一方、成分(a)を含有しない比較例1は、適用時の崩壊強度、耐振動性、肌馴染みに劣っていた。
成分(b)を含有しない比較例2は、適用時の崩壊強度、肌馴染みに劣っていた。
成分(c)を含有しない比較例3は、耐振動性、肌馴染みに劣っていた。
成分(d)を含有しない比較例4は、適用時の崩壊強度、耐振動性、肌馴染みに劣っていた。
成分(d)を含有せず、PEG-400を含有した比較例5は、適用時の崩壊強度、耐振動性、肌馴染みに劣っていた。

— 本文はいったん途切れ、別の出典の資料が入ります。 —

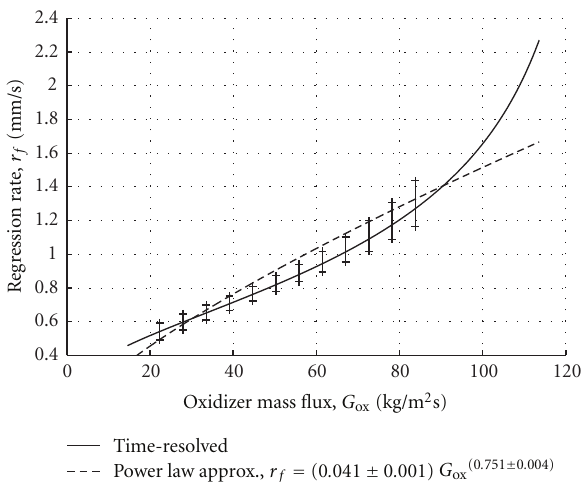
Figure 6: HTPB baseline: ensemble average, experimental data r f ( G ox ) and power law approximation, highlighting the diverging trends for G ox > 100 kg/m 2 s.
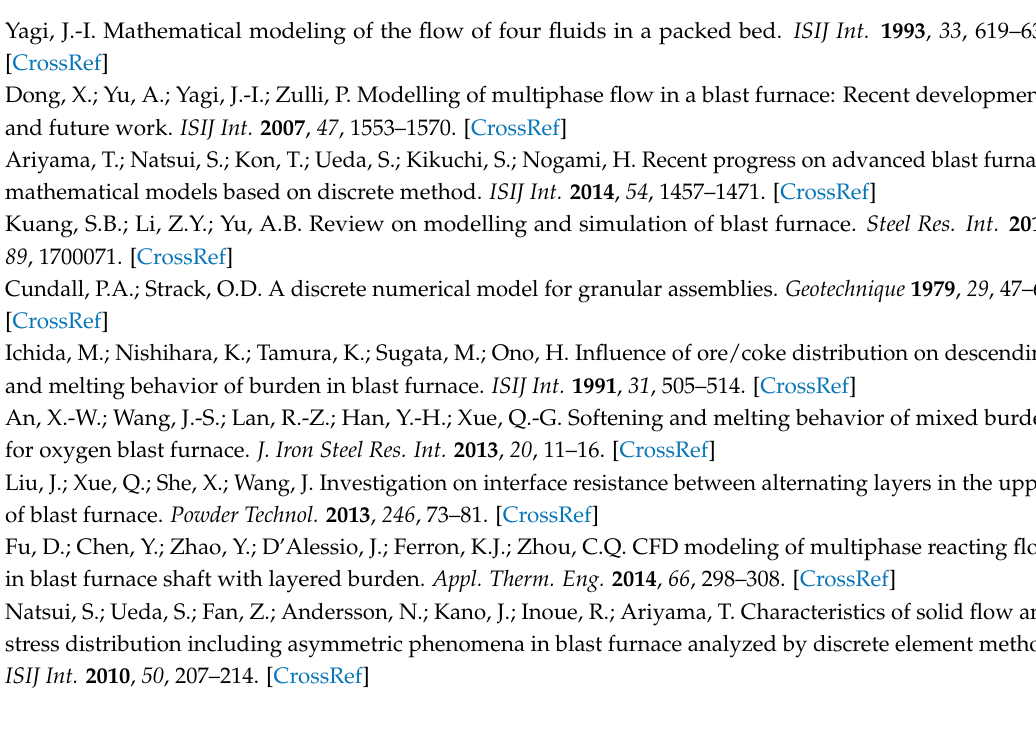
Figure A4. Features of the tracer line before and after the cutting method. ( a ) Tracer line on the flat wall; ( b ) tracer line on the section after the cutting method.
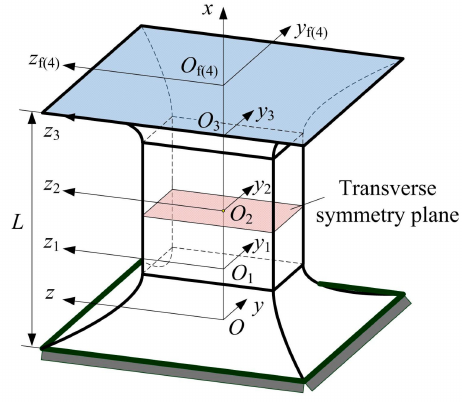
Figure 5. Geometric relationships among coordinate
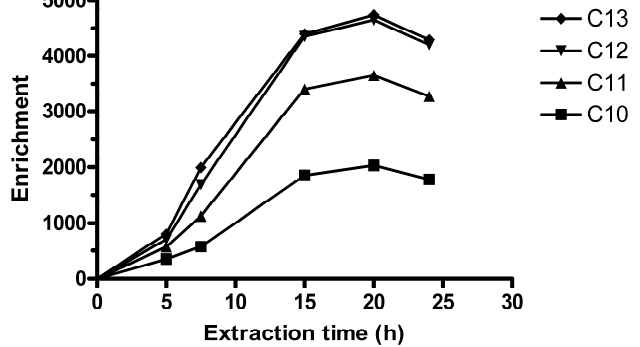
Figure 1. Enrichment as a function of extraction time for 65 mM phosphate buffer at pH 12 ( n = 3). Nominal linear alkylbenzene sulfonates (LAS) sample concentration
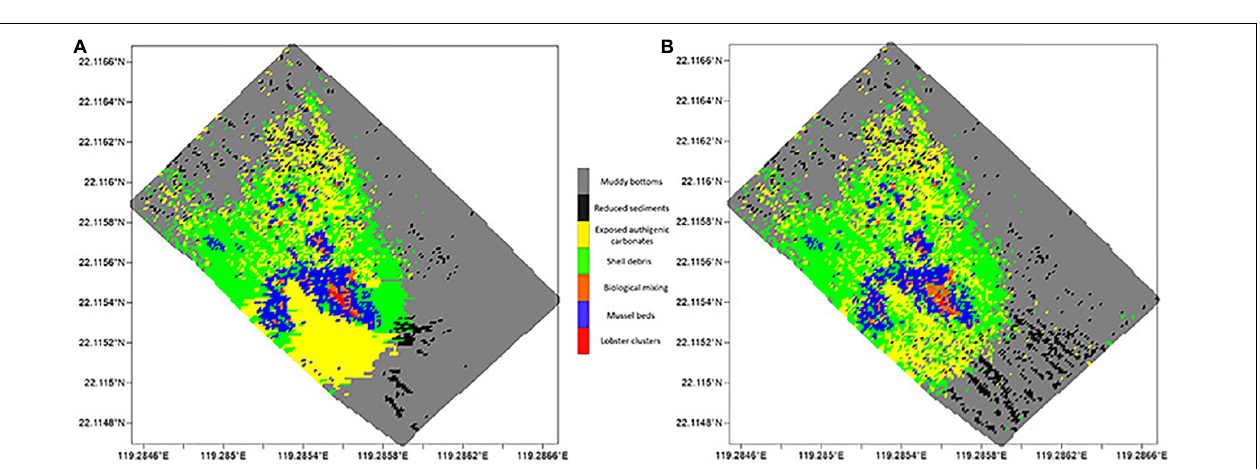
particularity of cold seeps. Although single-stage detection of cold seep epifauna due to the lower average precision.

成分(d)を含有せず、ポリビニルアルコールを含有した比較例6は、適用時の崩壊強度、耐振動性、肌馴染みに劣っていた。
【0052】
実施例11:球状ハンドケア用化粧料
(成分) (%)
1.寒天 *10 2.0
2.リン脂質 *11 3.0
3.ジェランガム *3 0.05
4.カルボマー 0.06
5.ワセリン 5
6.グリセリン 10
7.BG 10
8.精製水 残量
9.フェノキシエタノール 0.05
10.PEG-150 8
11.PEG-60水添ヒマシ油 0.5
12.水酸化Na 0.018
*10:伊那寒天 UP-37CS(伊那食品工業社製)
*11:COMPOSITE-PC(日本精化社製)
【0053】
(製造方法)
成分1、3、4、6~9、12を約90℃に加熱溶解し、約70℃で成分2、5、10、11添加し、冷却固化、脱泡することにより、一旦ゲルを製造した。そのゲルを再度約65℃に加熱し、約25℃のシリコーン油(6cs)中にテルモシリンジ ss-50ESz(テルモ社製)を用いて滴下し、固化させた後、精製水で洗浄することで、粒状組成物(球状ハンドケア用化粧料)を得た。なお、得られた粒状組成物は、球状であり、平均粒径は15mmであった。
【0054】
実施例11:球状ハンドケア用化粧料は、適用時の崩壊強度、耐振動性、肌馴染みが良好であった。
【0055】
実施例12:球状美白用化粧料
(成分) (%)
1.寒天 *1 1.0
2.リン脂質 *2 2.0
3.ジェランガム *3 0.04
4.ヒアルロン酸ナトリウム 0.001
5.グリセリン 8
6.BG 5
7.精製水 残量
8.フェノキシエタノール 0.3
9.PEG-8 5
10.アスコルビルグルコシド 2
【0056】
(製造方法)
成分1、3、5~8を約90℃に加熱溶解し、約70℃で成分2、4、9、10を添加し、冷却固化、脱泡することにより、一旦ゲルを製造した。そのゲルを再度約70℃に加熱し、約25℃のシリコーン油(100cs)中にテルモシリンジ ss-50ESz(テルモ社製)を用いて滴下し、固化させた後、精製水で洗浄することで、粒状組成物(球状美白用化粧料)を得た。なお、得られた粒状組成物は、球状であり、平均粒径は8mmであった。
【0057】
実施例12:球状美白用化粧料は、適用時の崩壊強度、耐振動性、肌馴染みが良好であった。
【0058】
実施例13:球状おしろい化粧料
(成分) (%)
1.寒天 1.2
2.リン脂質 5
3.ジェランガム 0.05
4.(アクリレーツ/アクリル酸アルキル(C10-C30)クロスポリマー)0.04
5.DPG 12
6.精製水 残量
7.酸化チタン 0.2
8.トリセテアレス-4-リン酸 0.01
9.フェノキシエタノール 0.2
10.PEG-8 6
11.水酸化Na 0.012
【0059】
(製造方法)
成分1、3~6、9を約90℃に加熱溶解し、約70℃で成分2、7、8、10、11を添加し、冷却固化、脱泡することにより、一旦ゲルを製造した。そのゲルを再度約70℃に加熱し、約25℃のシリコーン油(6cs)中にテルモシリンジ ss-50ESz(テルモ社製)を用いて滴下し、固化させた後、精製水で洗浄することで、粒状組成物(球状おしろい化粧料)を得た。なお、得られた粒状組成物は、球状であり、平均粒径は13mmであった。
【0060】
実施例13:球状おしろい化粧料は、適用時の崩壊強度、耐振動性、肌馴染みが良好であった。